A lot of white male undergraduates I know just got high through all of college. One of the exciting things is that when we start to bring consciousness and awareness to psychedelics, and especially to frameworks or ways of understanding them, it’s like this whole world is opening that hasn’t been present for generations, or maybe at all in our culture.

Part of my worldview since reading Nietzsche is that we’re in a spiritual crisis, a lack of meaning: “God is dead. And we killed him.” I think much of our mental illness comes from that and is ingrained in solipsism, this lack of connection not only to one another, but to the Cosmos. I’m not sure if psychedelics alone is responsible for that connection, because I was also looking for it when I found it.

If there’s something inherent in psychedelics that lends itself to transforming our worldview, then that’s fantastic. But even if they are non-specific amplifiers as Strassman and Grof say, they’re still tools in the toolbox to help us do this. So, when you’re asking me if I have hope, I have more hope if there’s something inherent in psychedelics that moves people that way. Because if there isn’t, then we have to articulate what it is we’re wanting people to move into, and why it’s necessary.
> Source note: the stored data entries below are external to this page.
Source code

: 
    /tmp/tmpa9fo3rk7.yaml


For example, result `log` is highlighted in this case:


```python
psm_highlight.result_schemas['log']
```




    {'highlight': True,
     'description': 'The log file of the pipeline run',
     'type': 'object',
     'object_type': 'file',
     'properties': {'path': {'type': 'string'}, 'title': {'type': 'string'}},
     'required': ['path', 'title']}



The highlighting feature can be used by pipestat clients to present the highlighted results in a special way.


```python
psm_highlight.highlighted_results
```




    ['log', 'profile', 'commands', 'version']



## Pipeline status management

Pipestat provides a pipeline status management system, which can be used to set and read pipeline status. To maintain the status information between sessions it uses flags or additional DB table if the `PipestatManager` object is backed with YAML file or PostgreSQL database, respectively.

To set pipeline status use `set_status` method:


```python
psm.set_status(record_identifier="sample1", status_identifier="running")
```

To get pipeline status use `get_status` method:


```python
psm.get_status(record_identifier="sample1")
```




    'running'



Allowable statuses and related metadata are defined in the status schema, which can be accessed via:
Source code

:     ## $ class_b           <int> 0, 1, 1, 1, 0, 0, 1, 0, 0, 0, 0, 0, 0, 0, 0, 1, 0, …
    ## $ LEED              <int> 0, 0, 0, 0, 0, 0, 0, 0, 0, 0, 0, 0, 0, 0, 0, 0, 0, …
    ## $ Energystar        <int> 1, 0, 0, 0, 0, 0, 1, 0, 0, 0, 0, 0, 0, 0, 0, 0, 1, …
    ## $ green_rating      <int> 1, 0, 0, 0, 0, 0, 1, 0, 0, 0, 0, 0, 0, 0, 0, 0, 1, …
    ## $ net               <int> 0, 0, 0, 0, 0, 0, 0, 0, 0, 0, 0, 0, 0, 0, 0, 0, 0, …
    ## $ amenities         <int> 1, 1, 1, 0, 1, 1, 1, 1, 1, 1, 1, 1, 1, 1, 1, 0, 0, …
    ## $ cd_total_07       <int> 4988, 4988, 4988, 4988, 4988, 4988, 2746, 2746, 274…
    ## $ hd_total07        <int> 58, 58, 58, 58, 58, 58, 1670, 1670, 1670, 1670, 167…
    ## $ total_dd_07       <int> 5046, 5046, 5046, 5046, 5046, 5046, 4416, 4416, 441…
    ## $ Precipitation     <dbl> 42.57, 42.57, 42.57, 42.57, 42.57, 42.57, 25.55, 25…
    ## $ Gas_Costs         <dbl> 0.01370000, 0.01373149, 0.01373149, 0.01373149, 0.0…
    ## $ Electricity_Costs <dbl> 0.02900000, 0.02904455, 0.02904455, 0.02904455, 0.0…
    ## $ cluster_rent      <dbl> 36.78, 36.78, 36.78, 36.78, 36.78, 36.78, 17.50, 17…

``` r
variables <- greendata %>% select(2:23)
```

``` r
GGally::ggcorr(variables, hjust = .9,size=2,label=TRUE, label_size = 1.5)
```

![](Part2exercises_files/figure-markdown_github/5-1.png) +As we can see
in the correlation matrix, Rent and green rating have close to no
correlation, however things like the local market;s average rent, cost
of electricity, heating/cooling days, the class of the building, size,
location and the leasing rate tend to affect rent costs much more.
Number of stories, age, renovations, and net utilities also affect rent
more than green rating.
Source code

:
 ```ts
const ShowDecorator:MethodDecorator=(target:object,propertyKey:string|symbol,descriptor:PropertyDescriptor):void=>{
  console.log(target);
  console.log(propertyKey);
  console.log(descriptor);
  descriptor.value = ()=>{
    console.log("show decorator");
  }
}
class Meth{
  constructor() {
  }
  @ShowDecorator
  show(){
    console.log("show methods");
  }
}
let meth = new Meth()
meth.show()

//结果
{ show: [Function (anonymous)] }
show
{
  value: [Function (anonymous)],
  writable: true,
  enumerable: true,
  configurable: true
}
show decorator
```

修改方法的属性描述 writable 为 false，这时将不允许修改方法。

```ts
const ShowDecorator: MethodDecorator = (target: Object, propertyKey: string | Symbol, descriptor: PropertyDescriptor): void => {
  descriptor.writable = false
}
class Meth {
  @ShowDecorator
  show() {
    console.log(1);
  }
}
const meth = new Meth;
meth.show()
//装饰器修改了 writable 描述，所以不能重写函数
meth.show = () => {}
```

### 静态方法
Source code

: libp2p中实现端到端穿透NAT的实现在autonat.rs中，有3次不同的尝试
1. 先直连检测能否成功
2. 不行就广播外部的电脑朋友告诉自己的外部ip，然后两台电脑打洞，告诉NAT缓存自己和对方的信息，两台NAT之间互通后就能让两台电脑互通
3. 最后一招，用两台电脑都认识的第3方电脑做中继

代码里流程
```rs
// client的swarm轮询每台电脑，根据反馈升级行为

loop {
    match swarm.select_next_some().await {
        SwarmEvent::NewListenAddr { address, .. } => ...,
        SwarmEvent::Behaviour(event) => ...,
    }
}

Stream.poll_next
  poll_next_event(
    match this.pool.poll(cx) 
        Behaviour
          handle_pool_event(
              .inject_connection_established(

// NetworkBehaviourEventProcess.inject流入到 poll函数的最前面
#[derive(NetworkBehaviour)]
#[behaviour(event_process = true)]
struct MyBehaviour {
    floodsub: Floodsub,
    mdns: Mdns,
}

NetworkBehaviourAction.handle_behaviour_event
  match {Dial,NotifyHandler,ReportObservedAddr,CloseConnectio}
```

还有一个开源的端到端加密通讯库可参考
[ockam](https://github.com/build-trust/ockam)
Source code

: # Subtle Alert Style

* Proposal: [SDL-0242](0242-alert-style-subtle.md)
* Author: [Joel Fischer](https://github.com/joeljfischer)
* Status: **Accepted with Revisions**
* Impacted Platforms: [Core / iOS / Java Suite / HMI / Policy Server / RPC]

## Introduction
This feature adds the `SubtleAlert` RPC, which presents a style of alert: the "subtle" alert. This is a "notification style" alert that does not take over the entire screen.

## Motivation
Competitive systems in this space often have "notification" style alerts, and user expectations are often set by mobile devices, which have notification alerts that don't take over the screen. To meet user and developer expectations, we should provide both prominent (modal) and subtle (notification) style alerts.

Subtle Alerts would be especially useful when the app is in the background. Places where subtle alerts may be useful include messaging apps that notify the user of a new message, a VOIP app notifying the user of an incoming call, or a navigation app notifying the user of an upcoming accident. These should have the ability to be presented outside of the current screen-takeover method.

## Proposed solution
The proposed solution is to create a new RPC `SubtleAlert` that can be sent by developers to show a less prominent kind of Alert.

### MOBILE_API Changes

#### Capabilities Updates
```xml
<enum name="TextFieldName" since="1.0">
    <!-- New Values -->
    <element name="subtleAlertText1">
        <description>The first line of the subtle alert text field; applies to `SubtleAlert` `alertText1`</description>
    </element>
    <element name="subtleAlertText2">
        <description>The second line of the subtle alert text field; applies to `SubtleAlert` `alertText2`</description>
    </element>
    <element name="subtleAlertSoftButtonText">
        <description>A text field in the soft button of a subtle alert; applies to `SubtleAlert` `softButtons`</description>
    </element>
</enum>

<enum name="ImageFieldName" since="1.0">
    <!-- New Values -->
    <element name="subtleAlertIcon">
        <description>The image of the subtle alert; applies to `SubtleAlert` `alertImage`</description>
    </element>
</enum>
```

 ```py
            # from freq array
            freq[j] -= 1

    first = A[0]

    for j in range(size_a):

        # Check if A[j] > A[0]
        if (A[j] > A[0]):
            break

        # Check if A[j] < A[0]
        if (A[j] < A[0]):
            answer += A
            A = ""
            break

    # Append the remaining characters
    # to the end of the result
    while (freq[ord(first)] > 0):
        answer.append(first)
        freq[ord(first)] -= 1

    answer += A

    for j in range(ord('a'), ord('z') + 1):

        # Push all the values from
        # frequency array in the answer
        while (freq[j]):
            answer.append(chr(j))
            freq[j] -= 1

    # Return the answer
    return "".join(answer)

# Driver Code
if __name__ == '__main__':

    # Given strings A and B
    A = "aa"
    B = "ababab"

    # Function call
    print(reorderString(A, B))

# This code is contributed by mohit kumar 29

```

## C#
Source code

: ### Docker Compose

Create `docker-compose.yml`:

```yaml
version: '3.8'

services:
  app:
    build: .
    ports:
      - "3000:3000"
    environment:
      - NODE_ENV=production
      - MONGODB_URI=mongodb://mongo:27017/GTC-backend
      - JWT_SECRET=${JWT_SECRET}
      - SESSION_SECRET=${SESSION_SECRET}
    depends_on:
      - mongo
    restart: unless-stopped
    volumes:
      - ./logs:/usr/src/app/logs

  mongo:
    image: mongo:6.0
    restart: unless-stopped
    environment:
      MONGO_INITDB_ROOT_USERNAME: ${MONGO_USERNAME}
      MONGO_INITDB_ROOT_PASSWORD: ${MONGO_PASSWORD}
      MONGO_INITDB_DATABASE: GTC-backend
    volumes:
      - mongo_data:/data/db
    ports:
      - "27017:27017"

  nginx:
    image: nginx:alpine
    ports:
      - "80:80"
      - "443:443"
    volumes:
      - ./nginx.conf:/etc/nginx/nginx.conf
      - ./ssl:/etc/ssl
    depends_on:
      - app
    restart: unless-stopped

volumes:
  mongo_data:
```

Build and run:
Regardless, even if they are just non-specific amplifiers, there’s a synchronicity around how we are in an insanely polemical situation right now, at the same time psychedelics are gaining exposure. I’m thinking of Pollan’s book. Pollan’s book was interesting for me because I feel like he tried to argue that there isn’t a “psychedelic” worldview. But I think he was predisposed to think there wasn’t one anyway, and then was looking for evidence to prove it.

He’s still in his own echo chamber.

He is. I mean, he’s an avowed scientific materialist, and so it was awesome that he even wrote the book. But one thing I found interesting is that he often invokes studies where scientists were trying to figure out the properties of the substances—do they mimic psychosis? Are they mind-manifesting? They would design these experiments to try to prove one of those things, like, “Okay, we’re going to try to design an experiment whereby the people to whom we administer will have an experience that mimics psychosis, because it’s a psychomimetic substance.” But then many people would say, “Actually, that was the best experience of my life!”

So then it can’t just be a non-specific amplifier if the whole point of the experiment was to induce psychosis, and yet these people had the opposite experience: they had clarity. That’s something inherent in the medicine, right? It isn’t just, “Here’s the context. Now I’m going to give you this, and it’s going to be a bigger context.” They said, “Here’s the context,” and then people had experiences outside of that context.

So I still have hope that there’s something inherent in psychedelics that moves us in the ways we need. Here are things that at best help us move in the right direction, and at worst knock people out of their ruts. Even if it’s just knocking us out of the ruts, as long as we have something to move into, we’re making way more progress than if we don’t have anything to knock people out of the ruts in the first place.